Like a bucket of water on a beach bonfire, the delta variant has doused hopes of a smooth, linear tourism recovery in the Aloha State.

Travel to Hawaii was steadily growing in 2021, but with the imposition of new restrictions, the governor's call for visitors to delay trips to the state and the possibility of further limitations on businesses and activities if the Covid-19 case rate does not fall quickly, the islands are entering a new period of unpredictability.

Through the first half of the year the number of visitors to the state increased each month: More than 171,000 visitors arrived in January, a number that was up to nearly 800,000 in June. While the data for July has not been released yet, other indicators show it was also a strong month for tourism.

Hawaii's hotels reported 82% occupancy in July, up from 77% in June, and hotel room revenues in July were more than $500 million, a 15% increase over July 2019. But by early August, Hawaii's Covid-19 case rate was surging, and hospitals across the state began to fill up. Even prior to Gov. David Ige's Aug. 23 press conference when he recommended against all but essential travel to and from the state, Hawaii officials saw that delta variant was increasingly likely to halt tourism's momentum.

"July was a strong month for Hawaii's hotel industry statewide" Hawaii Tourism Authority president John De Fries said in a release earlier that day accompanying the hotel figures. "We're encouraged by how the industry has recovered this summer but are concerned as to whether this level of performance will carry over into the fall shoulder season, especially if the impacts of the Delta variant overwhelms Hawaii's healthcare systems and weakens consumer confidence and travel demand."

Those comments proved prescient.

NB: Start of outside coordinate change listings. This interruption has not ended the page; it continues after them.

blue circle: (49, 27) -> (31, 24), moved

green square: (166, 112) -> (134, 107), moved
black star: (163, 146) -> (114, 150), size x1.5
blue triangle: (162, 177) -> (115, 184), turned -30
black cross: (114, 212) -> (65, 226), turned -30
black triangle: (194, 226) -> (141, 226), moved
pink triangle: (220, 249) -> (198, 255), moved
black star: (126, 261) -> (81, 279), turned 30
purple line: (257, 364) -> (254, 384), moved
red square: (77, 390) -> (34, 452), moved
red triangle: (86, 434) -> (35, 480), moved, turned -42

By the end of the day, Honolulu Mayor Rick Blangiardi had suspended large gatherings on Oahu through Sept. 22, and the governor's plea for visitors to postpone upcoming trips to Hawaii through October had made national headlines. Later in the week, Maui Mayor Michael Victorino announced he was working with state officials on approval for a plan that would ask residents and visitors to Maui County, which includes the islands of Maui, Molokai and Lanai, to voluntarily curb nonessential activities, including gatherings, for 21 days.

"It's really been the leisure market that has come back this summer, and we've been running at 80% occupancy," said Lynette Eastman, general manager of the Surfjack Hotel in Waikiki. "I expected that to come down as people returned home to get kids into school and entering our shoulder season."